Einen ersten positiven Eindruck macht schon das Cover des Buches, denn es zeigt eine junge Frau mit einem kleinen Kind auf den Arm und stimmt den Leser allein durch die Betrachtung des Romans schon wunderbar auf die Geschichte ein.

Mit flüssiger und leicht verständlicher Sprache führt Anja Jonuleit den Leser durch die Geschichte. Dabei wird stets nur aus Majas Sicht berichtet, dennoch erscheint die Erzählung gut überschaubar. Die Autorin schafft es mit nur wenigen Worten eine Szenerie aufzubauen, in der sich der Leser alles sehr detailliert vorstellen kann. Der Leser wird förmlich in den Strudel der Ereignisse hineingezogen, mitgerissen von den vielen unerwarteten Wendungen des Romans. Denn die Erzählung bleibt stets undurchsichtig und auch an den Stellen, an denen der Leser wirklich kein weiteres Geheimnis erwartet, überrascht die Autorin mit weiteren Sachverhalten, die die Lektüre dieses Romans zu einer wirklich spannenden, packenden und fesselnden Angelegenheit werden lassen. Dabei steht die Erforschung von Majas Familiengeschichte stets im Vordergrund. Dabei wirken die Charaktere stets sehr realistisch und werden mit viel Tiefengang beschrieben, sodass sich der Leser besonders gut in das Schicksal von Charlotte Sternberg einfühlen kann.

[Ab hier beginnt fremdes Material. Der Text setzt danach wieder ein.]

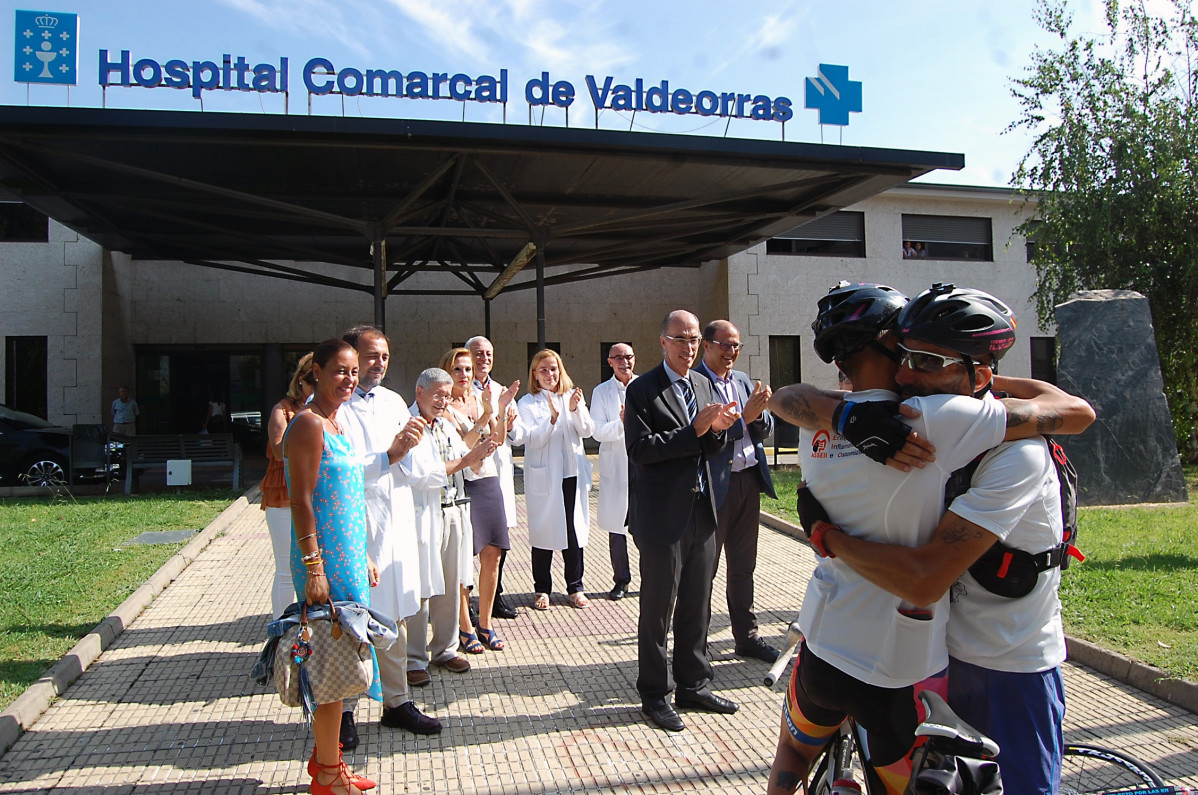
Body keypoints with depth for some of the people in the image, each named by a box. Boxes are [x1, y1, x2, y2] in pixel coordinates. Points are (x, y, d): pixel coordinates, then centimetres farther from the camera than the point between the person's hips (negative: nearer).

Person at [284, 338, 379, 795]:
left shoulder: (337, 423, 15)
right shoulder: (309, 424, -13)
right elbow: (302, 500, -18)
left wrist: (364, 556, 19)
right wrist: (313, 567, -21)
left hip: (348, 556, 9)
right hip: (324, 559, -9)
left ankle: (324, 756, 30)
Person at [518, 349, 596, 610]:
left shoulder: (573, 396, 8)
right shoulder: (528, 403, -1)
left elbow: (587, 431, 0)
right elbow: (532, 439, -11)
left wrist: (576, 410, -18)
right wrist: (553, 417, -25)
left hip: (573, 473, 3)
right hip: (543, 476, -2)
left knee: (574, 530, 6)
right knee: (543, 531, 4)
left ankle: (575, 588, 18)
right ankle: (542, 589, 18)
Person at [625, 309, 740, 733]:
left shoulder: (704, 385, 12)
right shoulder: (642, 390, -9)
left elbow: (710, 450, 13)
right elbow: (640, 449, -18)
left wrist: (718, 428, -9)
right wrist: (694, 431, -22)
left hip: (701, 515, 7)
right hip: (663, 518, -6)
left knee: (697, 607, 16)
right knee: (657, 610, 6)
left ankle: (693, 685, 32)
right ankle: (654, 695, 20)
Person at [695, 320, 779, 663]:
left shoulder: (743, 380, 12)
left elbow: (765, 430, 10)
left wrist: (759, 412, -10)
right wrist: (744, 416, -24)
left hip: (748, 480, 7)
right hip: (714, 484, -7)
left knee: (744, 566, 16)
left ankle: (747, 635, 28)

Besonders schockierend empfand ich als Leser an vielen Stellen die eingestreuten Informationen über die Lebensborn Organisation der Nationalsozialisten und die Schandtaten, die dort begangen wurden. Durch diesen geschichtlichen Hintergrund wurde das Gesamtkonzept der Geschichte gelungen ergänzt und der Leser konnte sich tief in die Erzählung einfühlen. Die Autorin bedient sich dabei einer tollen Erzähltechnik, denn zu Beginn jedes neuen Kapitels wechselt die Erzählung von der Gegenwart in die Vergangenheit der Großmutter Charlotte über, sodass der Leser mit jeder gelesenen Seite mehr über das tragische Schicksal der Familie Sternberg und die Unterbringung der Großmutter Charlotte im Lebensborn Heim in Hohehorst erfährt. Doch erst am Ende des Romans kann der Leser die gesamte Tragweite wirklich verstehen und das Puzzle der Familie Sternberg so passend zusammensetzen, dass keine Lücken oder unbeantwortete Fragen offenbleiben.

Ein gelungener Mix aus Frauenroman, Historischem und Krimi, der durchgehend spannend war und durch seine Vielschichtigkeit überzeugen konnte. Für mich persönlich ein Ausflug in ein ungewohntes Genre, der sich aber auf alle Fälle gelohnt hat!